EXERCISE: Look through the entries below and copy exactly the part that begins with the line containing "right knee: (1444, 509)" and ends with the line containing "right shoulder: (315, 271)". Do not copy the pictures.
RECORD EXTRACTS: Begin
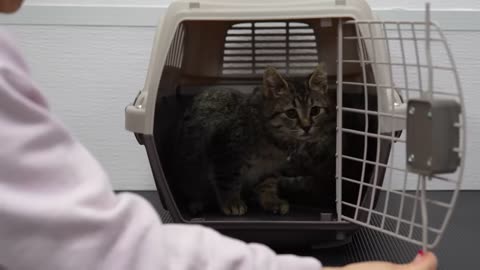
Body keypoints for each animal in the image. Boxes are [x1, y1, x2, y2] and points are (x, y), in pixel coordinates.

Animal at [172, 62, 334, 215]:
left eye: (315, 110)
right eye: (291, 113)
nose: (307, 127)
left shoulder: (270, 167)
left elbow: (268, 183)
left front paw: (271, 200)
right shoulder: (225, 151)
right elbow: (227, 179)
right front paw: (231, 201)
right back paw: (197, 203)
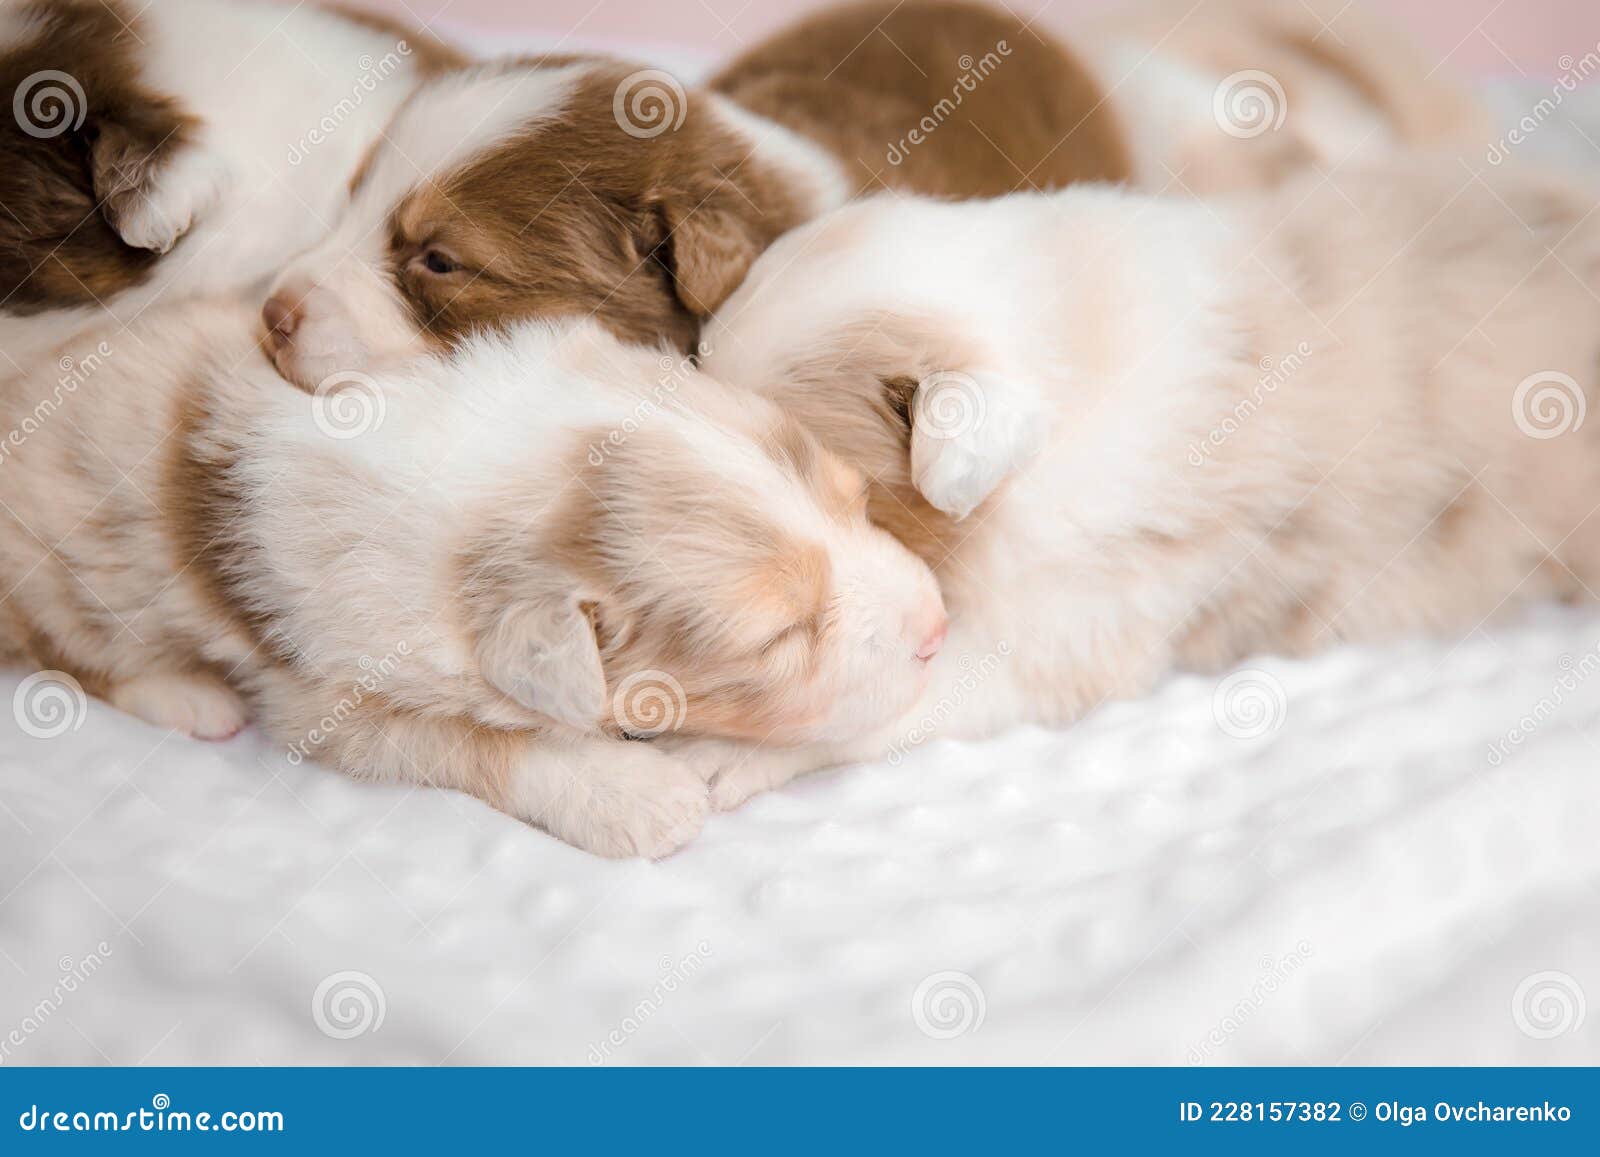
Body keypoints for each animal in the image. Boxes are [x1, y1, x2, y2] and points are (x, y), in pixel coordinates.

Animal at [0, 302, 940, 857]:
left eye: (858, 501)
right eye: (780, 634)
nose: (936, 626)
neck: (504, 476)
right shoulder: (335, 691)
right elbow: (484, 740)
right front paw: (636, 796)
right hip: (63, 571)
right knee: (66, 655)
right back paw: (187, 697)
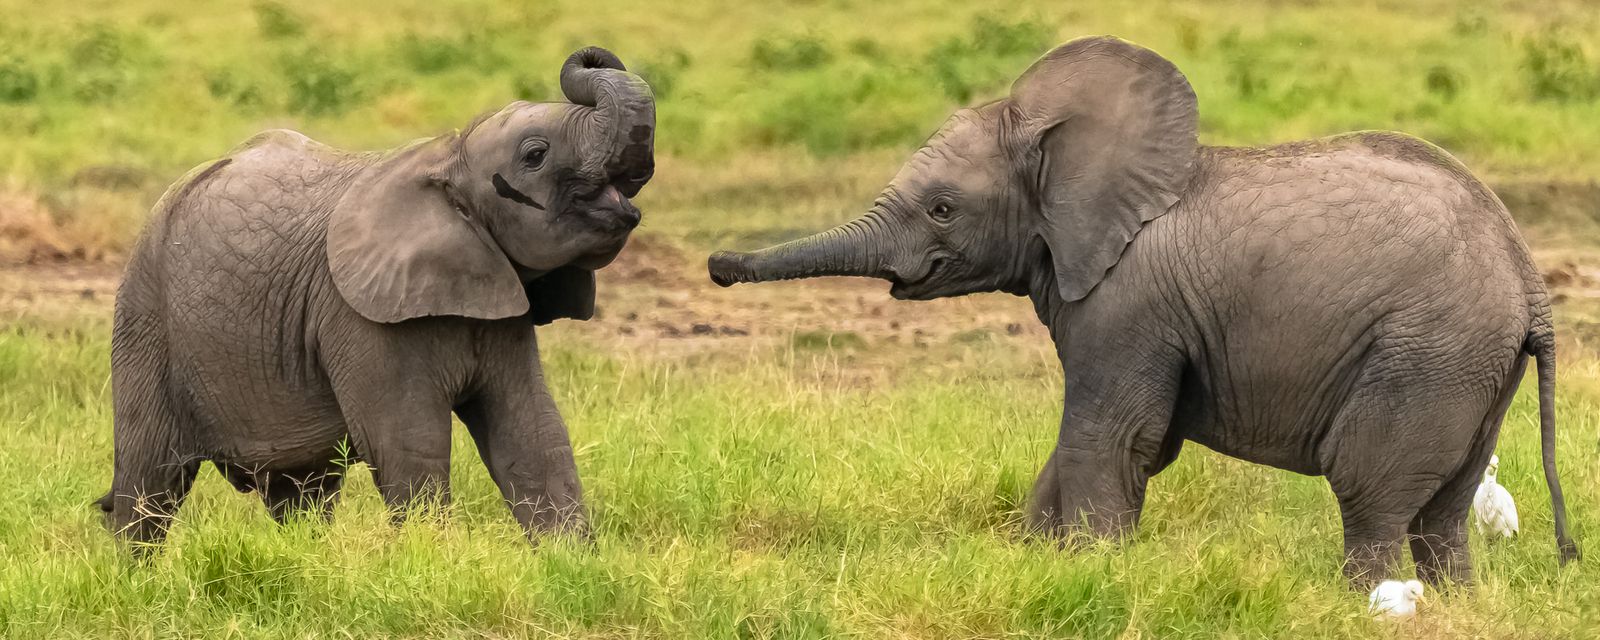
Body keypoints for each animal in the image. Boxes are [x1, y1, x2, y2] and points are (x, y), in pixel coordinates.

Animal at [100, 46, 652, 544]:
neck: (447, 156)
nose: (590, 55)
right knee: (149, 485)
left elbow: (533, 434)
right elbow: (409, 444)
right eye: (535, 156)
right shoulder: (358, 316)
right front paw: (431, 560)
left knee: (301, 490)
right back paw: (136, 575)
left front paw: (574, 563)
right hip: (145, 317)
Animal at [710, 33, 1574, 585]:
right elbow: (1095, 447)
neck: (1064, 150)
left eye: (943, 210)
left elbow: (1114, 436)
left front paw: (1094, 578)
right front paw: (1040, 567)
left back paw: (1361, 605)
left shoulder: (1127, 304)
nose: (719, 264)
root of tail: (1528, 278)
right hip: (1470, 364)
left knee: (1370, 491)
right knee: (1444, 509)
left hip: (1425, 351)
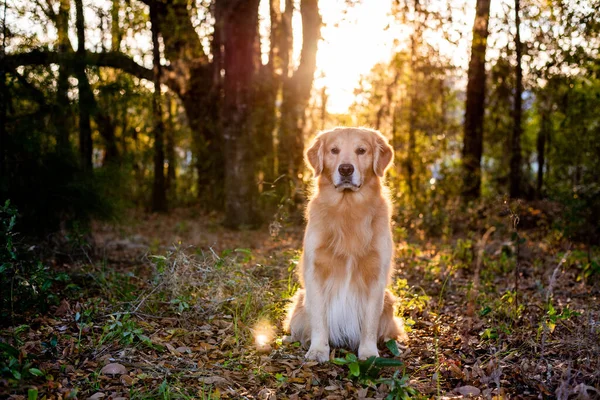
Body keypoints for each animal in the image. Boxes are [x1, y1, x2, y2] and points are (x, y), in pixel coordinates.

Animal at [284, 126, 406, 362]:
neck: (347, 208)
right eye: (334, 150)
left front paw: (368, 353)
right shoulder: (315, 271)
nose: (346, 169)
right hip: (300, 300)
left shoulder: (376, 275)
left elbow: (369, 323)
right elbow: (319, 319)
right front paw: (318, 350)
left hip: (388, 299)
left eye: (361, 150)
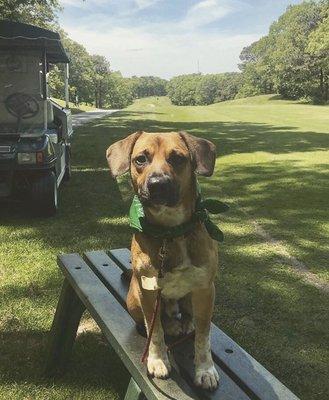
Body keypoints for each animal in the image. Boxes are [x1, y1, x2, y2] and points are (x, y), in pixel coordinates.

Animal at [107, 131, 218, 390]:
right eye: (140, 159)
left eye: (178, 158)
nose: (158, 184)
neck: (171, 233)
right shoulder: (148, 291)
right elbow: (155, 330)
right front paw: (157, 360)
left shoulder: (205, 289)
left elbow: (204, 336)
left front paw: (205, 369)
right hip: (135, 299)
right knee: (154, 323)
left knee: (187, 316)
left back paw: (184, 322)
RECORD EXTRACTS: End
TASK RESPONSE:
right knee: (1444, 509)
left hip: (1425, 351)
Body keypoints for each animal in the image. Boxes are [x1, y1, x2, y2] and points are (x, y), in pixel coordinates.

Animal at [284, 126, 406, 362]:
neck: (347, 208)
right eye: (334, 150)
left front paw: (368, 353)
right shoulder: (315, 271)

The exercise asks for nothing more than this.